O poliovírus ainda existe em dois países, Paquistão e Afeganistão, e, por mais distantes que sejam, num planeta globalizado pode facilmente entrar no Brasil, onde encontraria condições favoráveis para a propagação, como explica Flávia Jacqueline Almeida, professora de pediatria da Faculdade de Ciências Médicas da Santa Casa de São Paulo e pediatra-infectologista do Hospital Infantil Sabará, de São Paulo:

— O poliovírus tem transmissão oral-fecal, então se propaga por água e alimentos contaminados. Grande parte das pessoas que tem contato com o vírus é assintomática e só excreta o vírus. Então, uma pessoa desses países que venha ao Brasil excreta o vírus e, se não tiver uma boa cobertura vacinal, alguém pode pegar, e isso vira uma bola de neve. É especialmente preocupante porque temos boa parte da população em condições sanitárias precárias.

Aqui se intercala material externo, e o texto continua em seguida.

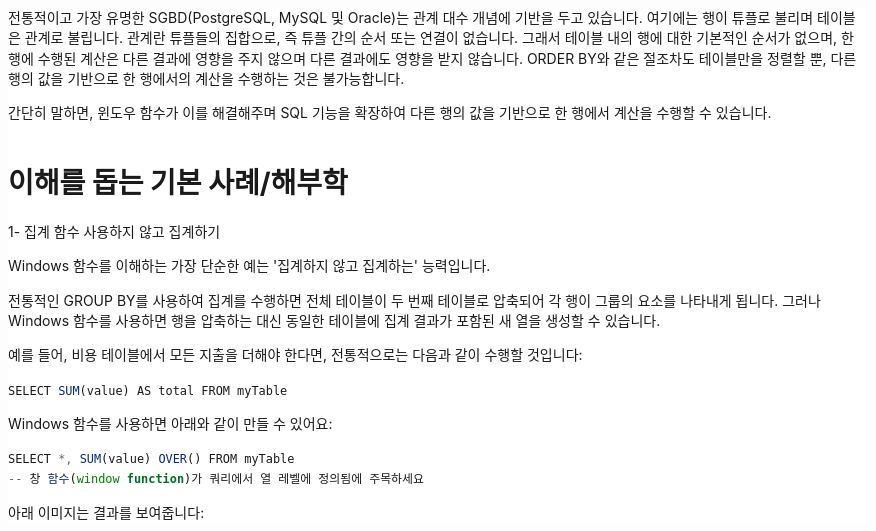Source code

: <script>
     (adsbygoogle = window.adsbygoogle || []).push({});
</script>

전통적이고 가장 유명한 SGBD(PostgreSQL, MySQL 및 Oracle)는 관계 대수 개념에 기반을 두고 있습니다. 여기에는 행이 튜플로 불리며 테이블은 관계로 불립니다. 관계란 튜플들의 집합으로, 즉 튜플 간의 순서 또는 연결이 없습니다. 그래서 테이블 내의 행에 대한 기본적인 순서가 없으며, 한 행에 수행된 계산은 다른 결과에 영향을 주지 않으며 다른 결과에도 영향을 받지 않습니다. ORDER BY와 같은 절조차도 테이블만을 정렬할 뿐, 다른 행의 값을 기반으로 한 행에서의 계산을 수행하는 것은 불가능합니다.

간단히 말하면, 윈도우 함수가 이를 해결해주며 SQL 기능을 확장하여 다른 행의 값을 기반으로 한 행에서 계산을 수행할 수 있습니다.

# 이해를 돕는 기본 사례/해부학

1- 집계 함수 사용하지 않고 집계하기



<ins class="adsbygoogle"
     style="display:block"
     data-ad-client="ca-pub-4877378276818686"
     data-ad-slot="1107185301"
     data-ad-format="auto"
     data-full-width-responsive="true"></ins>

<script>
     (adsbygoogle = window.adsbygoogle || []).push({});
</script>

Windows 함수를 이해하는 가장 단순한 예는 '집계하지 않고 집계하는' 능력입니다.

전통적인 GROUP BY를 사용하여 집계를 수행하면 전체 테이블이 두 번째 테이블로 압축되어 각 행이 그룹의 요소를 나타내게 됩니다. 그러나 Windows 함수를 사용하면 행을 압축하는 대신 동일한 테이블에 집계 결과가 포함된 새 열을 생성할 수 있습니다.

예를 들어, 비용 테이블에서 모든 지출을 더해야 한다면, 전통적으로는 다음과 같이 수행할 것입니다:

```js
SELECT SUM(value) AS total FROM myTable
```



<ins class="adsbygoogle"
     style="display:block"
     data-ad-client="ca-pub-4877378276818686"
     data-ad-slot="1107185301"
     data-ad-format="auto"
     data-full-width-responsive="true"></ins>

<script>
     (adsbygoogle = window.adsbygoogle || []).push({});
</script>

Windows 함수를 사용하면 아래와 같이 만들 수 있어요:

```js
SELECT *, SUM(value) OVER() FROM myTable
-- 창 함수(window function)가 쿼리에서 열 레벨에 정의됨에 주목하세요
```

아래 이미지는 결과를 보여줍니다:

A vacinação contra poliomielite, famosa pelo personagem Zé Gotinha, deve ser feita aos 2, 4 e 6 meses, com reforço aos 15 meses e aos 4 anos. Só com todas as cinco doses a criança está protegida.

De acordo com Almeida, o ideal é que a cada campanha todas as crianças sejam vacinadas, independentemente de como está a carteirinha de vacinação. Não há problema em tomar a vacina várias vezes.

Sequelas para a vida

Um dos problemas apontados pelos especialistas para a baixa adesão à vacina contra a poliomielite, além da pandemia, é que as novas gerações não têm em mente os riscos.

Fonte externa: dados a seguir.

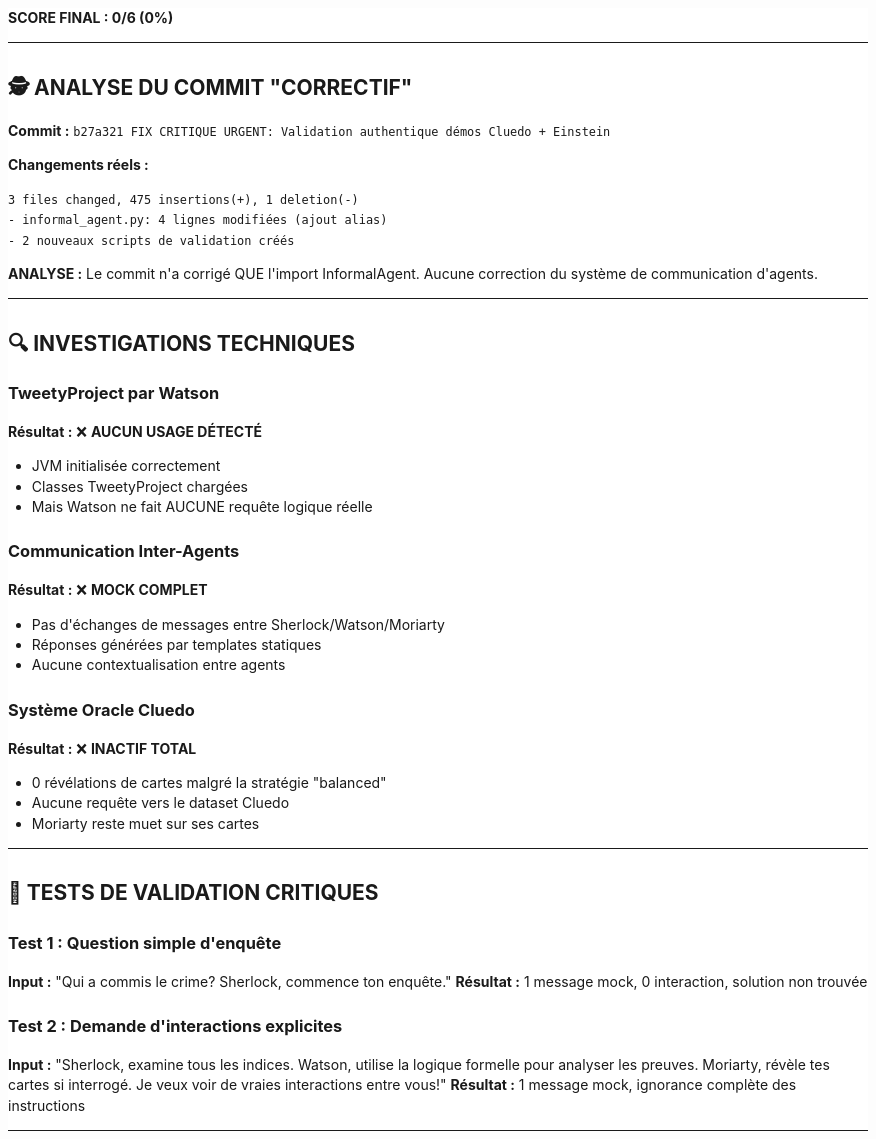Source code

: **SCORE FINAL : 0/6 (0%)**

---

## 🕵️ ANALYSE DU COMMIT "CORRECTIF"

**Commit :** `b27a321 FIX CRITIQUE URGENT: Validation authentique démos Cluedo + Einstein`

**Changements réels :**
```
3 files changed, 475 insertions(+), 1 deletion(-)
- informal_agent.py: 4 lignes modifiées (ajout alias)
- 2 nouveaux scripts de validation créés
```

**ANALYSE :** Le commit n'a corrigé QUE l'import InformalAgent. Aucune correction du système de communication d'agents.

---

## 🔍 INVESTIGATIONS TECHNIQUES

### TweetyProject par Watson
**Résultat :** ❌ **AUCUN USAGE DÉTECTÉ**
- JVM initialisée correctement
- Classes TweetyProject chargées  
- Mais Watson ne fait AUCUNE requête logique réelle

### Communication Inter-Agents
**Résultat :** ❌ **MOCK COMPLET**
- Pas d'échanges de messages entre Sherlock/Watson/Moriarty
- Réponses générées par templates statiques
- Aucune contextualisation entre agents

### Système Oracle Cluedo
**Résultat :** ❌ **INACTIF TOTAL**
- 0 révélations de cartes malgré la stratégie "balanced"
- Aucune requête vers le dataset Cluedo
- Moriarty reste muet sur ses cartes

---

## 🎯 TESTS DE VALIDATION CRITIQUES

### Test 1 : Question simple d'enquête
**Input :** "Qui a commis le crime? Sherlock, commence ton enquête."
**Résultat :** 1 message mock, 0 interaction, solution non trouvée

### Test 2 : Demande d'interactions explicites  
**Input :** "Sherlock, examine tous les indices. Watson, utilise la logique formelle pour analyser les preuves. Moriarty, révèle tes cartes si interrogé. Je veux voir de vraies interactions entre vous!"
**Résultat :** 1 message mock, ignorance complète des instructions

---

Eliana Gonçalves tem 48 anos e teve polio em 1975, quando tinha três anos. Moradora de São Paulo, ela não tomou todas as doses da vacina por desinformação da família. Quase morreu, passou uma semana em coma e sobreviveu, mas com sequelas para a vida toda. A doença afetou seus membros inferiores e, por isso, necessita de cadeira de rodas. Também afetou seu aparelho respiratório, e desde os 14 anos, tem uma traqueostomia e precisa de um aparelho vetilador.

— A vida é difícil para todo mundo, mas para quem tem uma doença é muito mais. Na infância, eu só pude assistir às outras crianças brincarem e jogarem bola. Quando fazia faculdade, precisava que as pessoas me pegassem no colo para entrar no ônibus. Hoje, a bateria do meu aparelho só dura quatro horas, não posso fazer um passeio e ficar longe de uma tomada mais tempo que isso — conta Eliana, que pede que as famílias levem a vacinação a sério: — Só os pais podem evitar o pior na vida das crianças. Elas dependem que eles façam o certo. A poliomielite não é uma doença como a gripe, deixa sequelas para a vida toda. São só umas gotas, não tem desculpa.